== STATED GOAL 1 ==
In the blog post about processed food and overeating, what does the interviewed author claim that processed foods filled with fat, sugar and salt do?
== STATED GOAL 2 ==
Pick up the blog post about processed food and overeating after its final sentence and write another paragraph or two in the same voice.

== SOURCE EXTRACT ==
* Start *
Fat, Sugar and Salt. Oh My!

I really should stop watching BBC Breakfast, I’m sure it sets me up for indigestion for the rest of the day.
This morning they are interviewing Dr. David A. Kessler, author of a book entitled “The End Of Overeating. His contention (and he may well be right) is that processed foods filled with fat, sugar and salt stimulate reward centres in our brains and act as some sorts of drug.
Initially, he says, the food industry discovered that processing foods and adding these ingredients increased shelf lives and allowed them to ship foods further, cheaper and safer. This is, surely A Good Thing. Those eeeevil food companies also, however, discovered the compulsive, obsessive effects of their foods and (and I quote) “[put] those foods on every street corner and made them available 24/7.”

Oh dear! Now I can’t walk down the street without being compelled to eat a double cheeseburger with three Mars Bars for dessert. Or maybe three double cheeseburgers… You don’t have to chew so much you see, so your brain makes you want MOOOORE. It’s “Adult baby food.” Except I won’t.
* End *
== SUPPLIED MATERIAL ==
* Start *
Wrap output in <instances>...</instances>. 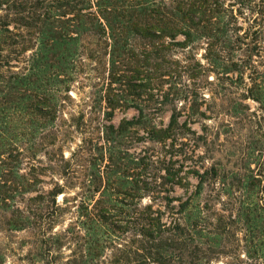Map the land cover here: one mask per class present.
I'll return each instance as SVG.
<instances>
[{
	"label": "trees",
	"instance_id": "obj_1",
	"mask_svg": "<svg viewBox=\"0 0 264 264\" xmlns=\"http://www.w3.org/2000/svg\"><path fill=\"white\" fill-rule=\"evenodd\" d=\"M4 11L0 231H9V240L15 233L31 232L38 245L33 259L35 255L44 264H82L84 259L89 264H213L210 249L197 239L201 223H207L199 206L204 174L194 171L198 183L189 192L187 178L178 171L170 173L172 185H184L187 191L180 197L151 198V204L144 205L145 195L139 192H149L150 183L134 181L129 172L119 191L112 193L109 183L93 181L84 185L81 196L64 195L58 201L59 189L45 193L39 188L44 182L36 159L37 139L45 134L49 144L56 143L59 114L73 101L70 85L80 69L92 62L102 65L106 56L112 66L109 94L104 95L107 107L134 108L138 113L121 123L120 134L140 127L151 142L166 144L178 130L189 127L186 121L178 129L174 110L168 125L156 127L154 121L163 106L173 105L180 96L187 101L200 95L179 91L175 99L165 92L168 79L201 74L197 62L181 66L174 48L204 50L219 86L247 79L254 86L249 96L257 98L254 89L260 87L264 63V0H0ZM6 48L9 57L2 54ZM18 135L25 139V151L33 152L26 173L21 167L27 157L14 144ZM161 200L167 202L164 210L155 208ZM246 220L253 239L264 238V208L252 202ZM66 222L69 228L58 232L56 227ZM216 231L223 232V226ZM252 242L246 245L249 256L255 257V264H264V241ZM68 243L85 244L87 250L63 261L62 248Z\"/></svg>",
	"mask_w": 264,
	"mask_h": 264
},
{
	"label": "rangeland",
	"instance_id": "obj_2",
	"mask_svg": "<svg viewBox=\"0 0 264 264\" xmlns=\"http://www.w3.org/2000/svg\"><path fill=\"white\" fill-rule=\"evenodd\" d=\"M0 15L4 16L6 12H0ZM2 54L9 57L8 48ZM173 54L183 67H194L196 62L199 63L201 74L192 79L184 74L182 78L168 79L165 92L175 99L179 91L200 95L198 98L189 96L187 101L180 96L173 105L163 106L164 111L155 115L154 121L156 127L168 125L174 110L179 116L178 129L186 121L189 127L178 130L166 144L151 142L140 127L120 134L121 123L132 120L138 113L134 108L107 107L104 95L109 94L112 66L110 57L106 56L104 64L92 62L80 69L70 85L69 95L73 101H69L68 108L59 114L56 143L49 144L44 139L45 134L39 136L43 139H37L36 159L41 162L40 179L44 182L39 188L45 193L59 189L58 201H62L64 195L81 196L93 181L99 185L109 183L113 193L119 191L129 172L134 181L150 183L149 192L139 191L145 195V205L151 204V198L183 195L184 185H172L170 173L179 172L187 178L188 191H194L198 183L194 173L197 170L204 174L199 206L210 224L201 223L197 239L210 249L213 264H255V257L249 256L246 245L259 239L264 241V238L253 239L246 211L252 202L264 208V63L260 68L263 71L258 80L260 87L254 89L258 96L254 98L248 93L254 86L247 79L224 81L223 87L219 86L204 50L190 53L174 48ZM113 88L119 86L113 84ZM189 113L193 114L192 119H188ZM110 125L115 129L109 131ZM186 129H191L194 134ZM15 142V147L18 146L27 157L21 167L22 173H26L33 152L25 151L27 145L20 135ZM166 205L167 202L161 200L155 208L164 210ZM165 220L170 222L169 217ZM68 224L59 225L56 230L63 232L69 228ZM219 225L223 226L220 234L216 233ZM81 231L84 233L83 229ZM15 235L9 240V231H0V264H44L35 255L33 259L38 245L33 243L31 232ZM9 250L12 251L10 254ZM86 250L85 244L80 247V244L68 243L62 248L63 261ZM82 264H89L88 259Z\"/></svg>",
	"mask_w": 264,
	"mask_h": 264
}]
</instances>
* End *
== EXERCISE RESULT 1 ==
They stimulate reward centres in our brains and act as some sort of drug.

== EXERCISE RESULT 2 ==
You see, I have this amazing super-power called ‘Self Control.’ I might be ‘bombarded’ with images of processed foods all day long and maybe they do have some sort of effect on my brainwaves (I’m currently not believing in Wh00psian Exceptionalism) but I’m still not going to eat three double cheeseburgers because I know it isn’t good for me. Don’t get me wrong, I do enjoy processed foods (and occasionally I do eat three double cheeseburgers for lunch) but I don’t eat them all the time. There’s no point in blaming advertising and availability for fat people gorging themselves on unhealthy foods, the fault lies in the fat people themselves, a fact that seems to have escaped the good doctor, who “has an empathy for people who can’t control their eating habits” since he did “all his research.”

Take it back to the drug-like effects. In the same way I might fancy a gram of whizz this morning and then a few fat doobies tonight to wind down again. I used to do it all the time, so my brain’s been affected. I don’t any more though, because I have Self Control. See how it works? If the brain is clever enough to control its urges with proper drugs (and there’s plenty of people who’ve even gotten themselves of the really hard drugs who can attest to that) then I’m sure it can manage to eat less cheeseburgers. We used to catch mammoths for tea and avoid sabre-tooths having us for tea, for Christ’s sake.

To be fair to the doctor, he wasn’t suggesting we ban anything, and the nub of his gist seemed to be that people need to change their eating habits. I still don’t agree. If you want to gorge yourself on litres and litres of Ice-Cream, it’s no business of mine. If you can’t control your urges then that’s your problem. Buy his book if you like.

Just don’t expect me to pay for it. I’ve already paid for the 20-minute advert this morning.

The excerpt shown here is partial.